The grave-like quality of the room exploded into a cacophony of ranting. There were expressions of disbelief, objections that Amanda was even still alive, and one thing above all that Amanda found most interesting…
There was an undercurrent of fear. Every vampire in that room was afraid. The President was the one who hid her fear the best.
“Mikhail was dangerous to all of us,” Amanda said, her voice rising above the din. She maintained eye contact with President Bosley. “He brought Vatican ninjas to our area. Where were you—all of you—when he was riding roughshod over Greenpoint? And Howard Beach? And Bensonhurst? And Maspeth, Queens? He killed FBI agents, MI-6 intelligence officers, and mafiosi, attracting attention that none of us want.

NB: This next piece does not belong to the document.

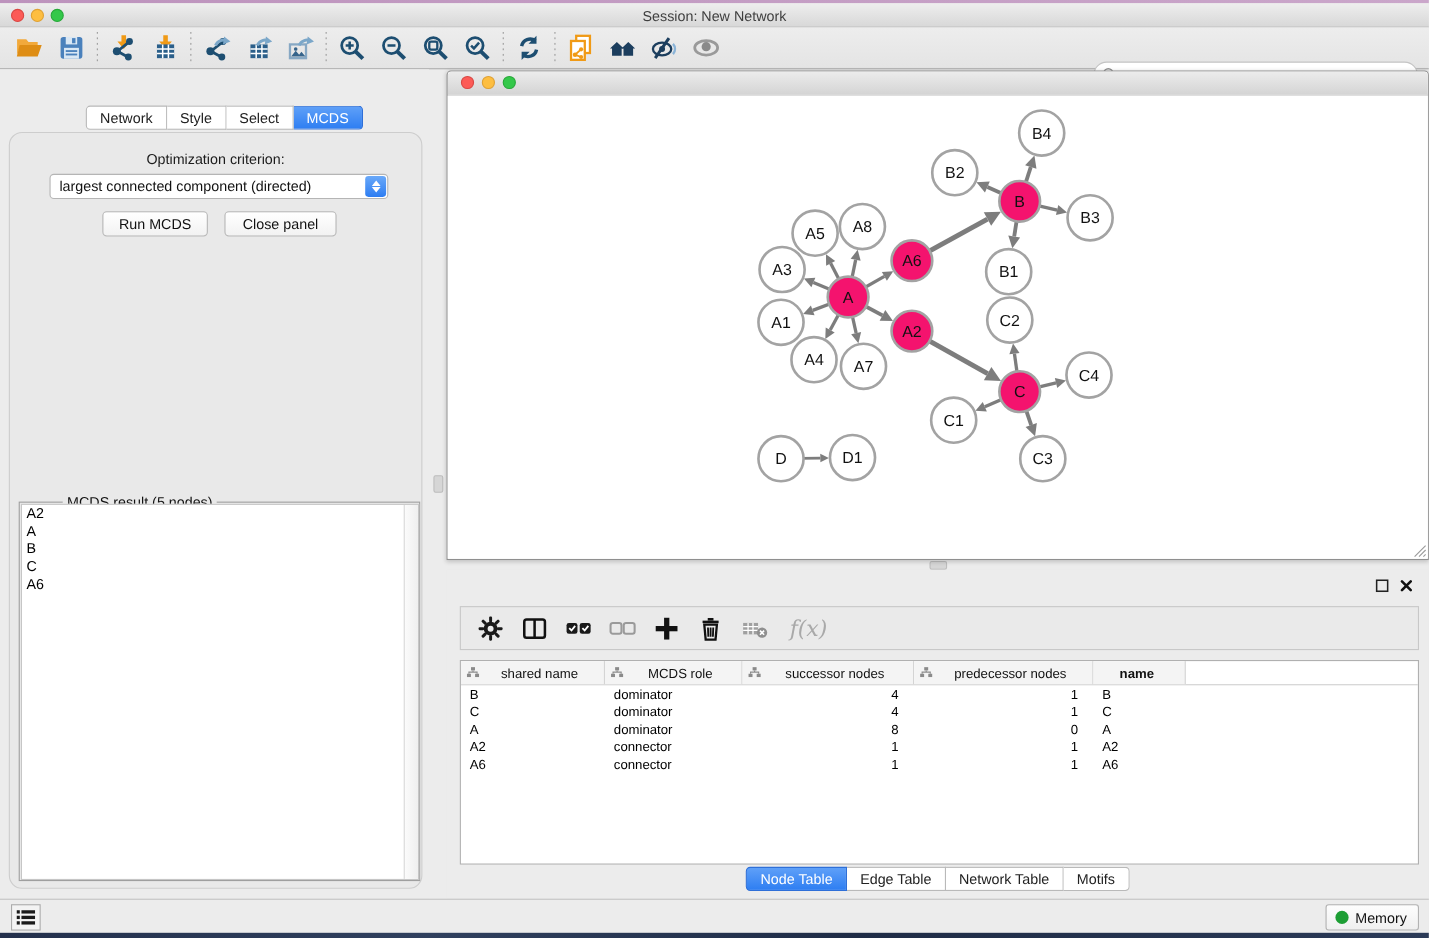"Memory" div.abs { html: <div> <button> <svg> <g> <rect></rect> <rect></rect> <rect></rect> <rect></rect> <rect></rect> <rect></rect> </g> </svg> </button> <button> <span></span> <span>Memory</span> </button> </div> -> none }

Through all that time, this body did nothing. Not one thing.”
Jennifer Bosley rapped the gavel so hard, the crack sounded through the hall like a gunshot. “That aside, what does that have to do with the unwarranted attack on The Platelet?”
“Unwarranted?” Amanda asked. “Marco’s territory—my territory—had been invaded, and constantly under siege. Marco attacked any large gathering of less than savory vampires that might be in contact with Mikhail and his people.”
Lynch the bar owner stood. “I can vouch for that. That was the exact question I had been asked by her pet human.”
Kalsey glared from his seat. “And you gave him my bar?”
Lynch grinned at him. “Sure, lad, where else would I send him to find unsavory lowlifes?”
Kalsey smirked. “There are some places in the Village I could name.”
“Hey!” barked the male crossdresser from earlier. “What’s that supposed to mean?”
Jennifer Bosley rapped the gavel again. “One more outburst, and I am clearing the hall.” She looked to Amanda. “You claim that the human Catalano acted in self-defense.” She looked to Kalsey. “Were you approached by Mikhail the Bear at any time?”